» Stored data
———

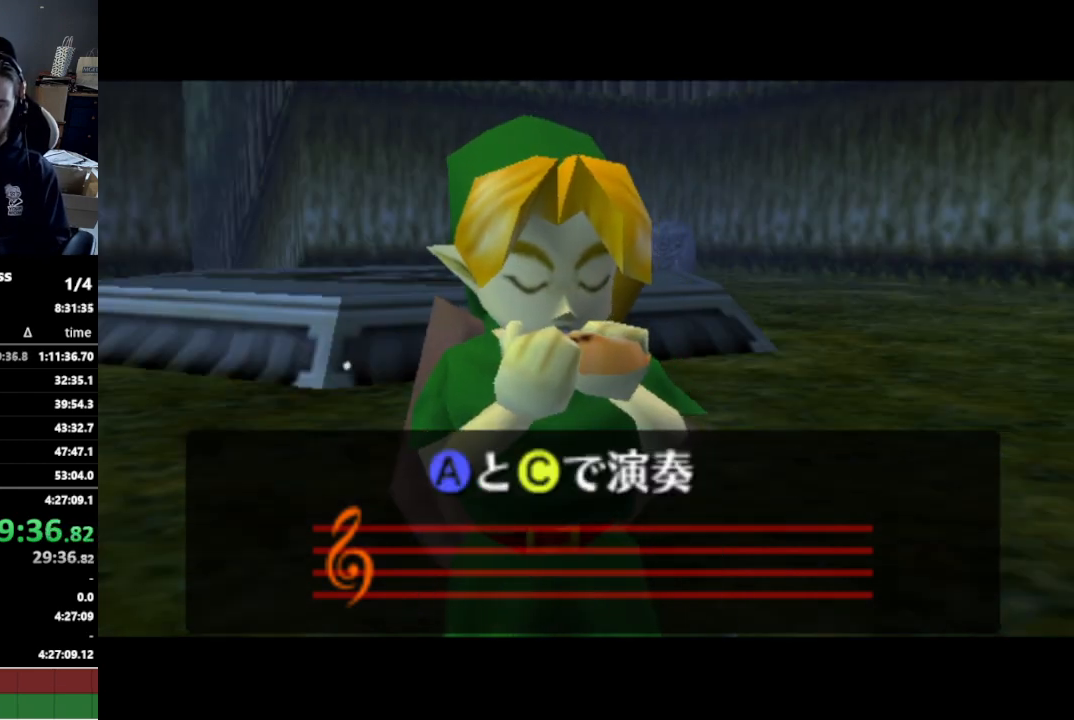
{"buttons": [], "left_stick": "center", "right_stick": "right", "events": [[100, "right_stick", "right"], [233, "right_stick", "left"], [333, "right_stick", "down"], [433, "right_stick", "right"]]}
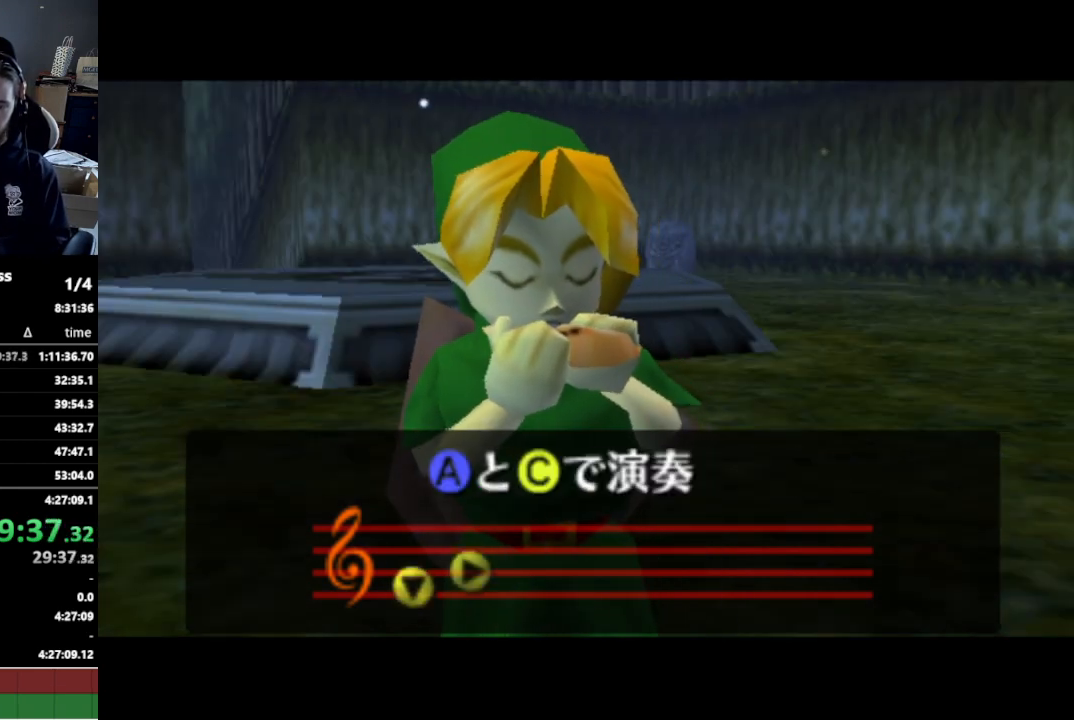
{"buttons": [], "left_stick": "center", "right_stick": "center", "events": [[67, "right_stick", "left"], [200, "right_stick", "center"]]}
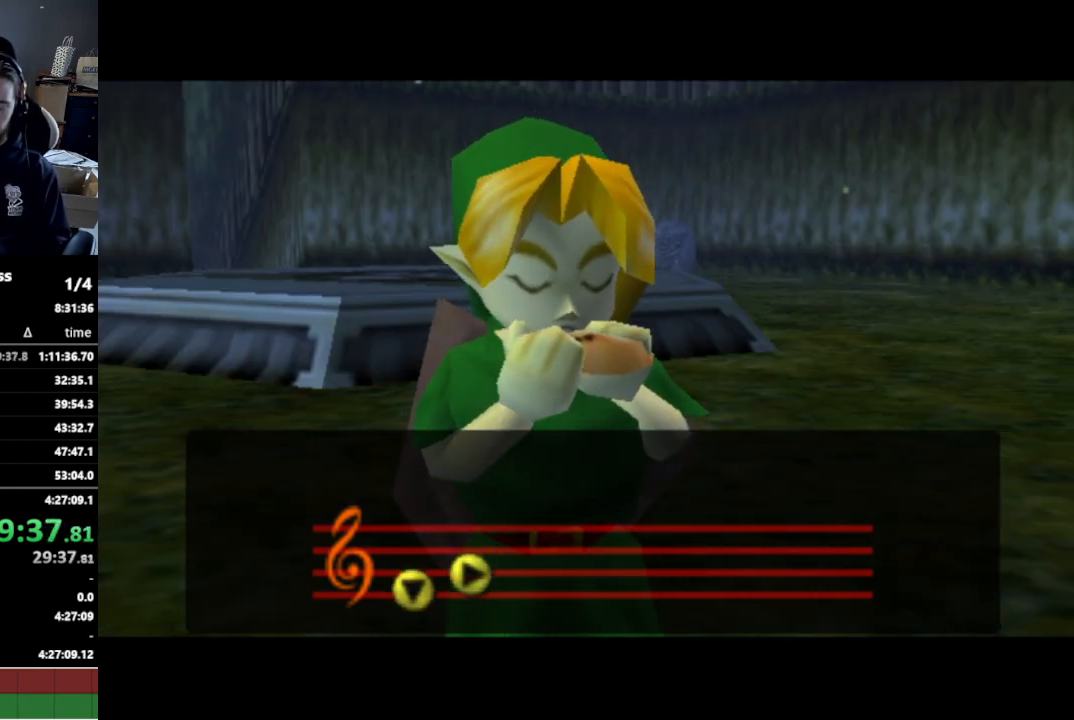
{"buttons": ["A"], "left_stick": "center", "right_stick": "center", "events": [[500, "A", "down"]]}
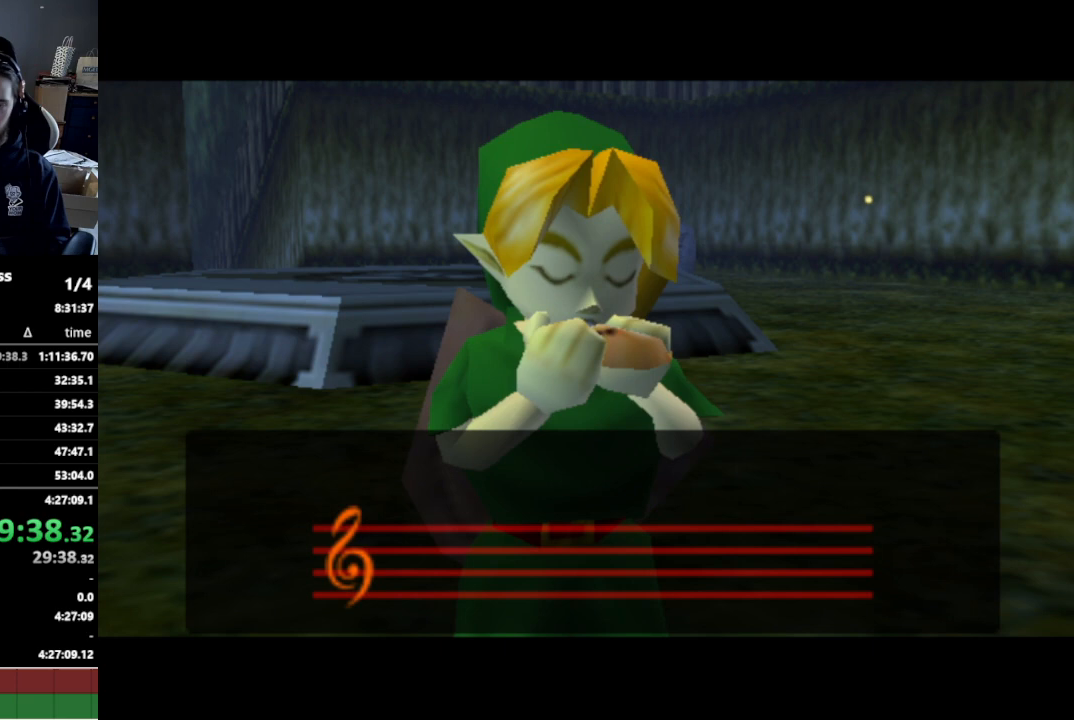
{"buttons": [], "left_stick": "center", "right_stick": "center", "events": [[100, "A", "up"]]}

———

» Task statement
Search the material above for the word "down", and return each line that holds it.

» Result
{"buttons": [], "left_stick": "center", "right_stick": "right", "events": [[100, "right_stick", "right"], [233, "right_stick", "left"], [333, "right_stick", "down"], [433, "right_stick", "right"]]}
{"buttons": ["A"], "left_stick": "center", "right_stick": "center", "events": [[500, "A", "down"]]}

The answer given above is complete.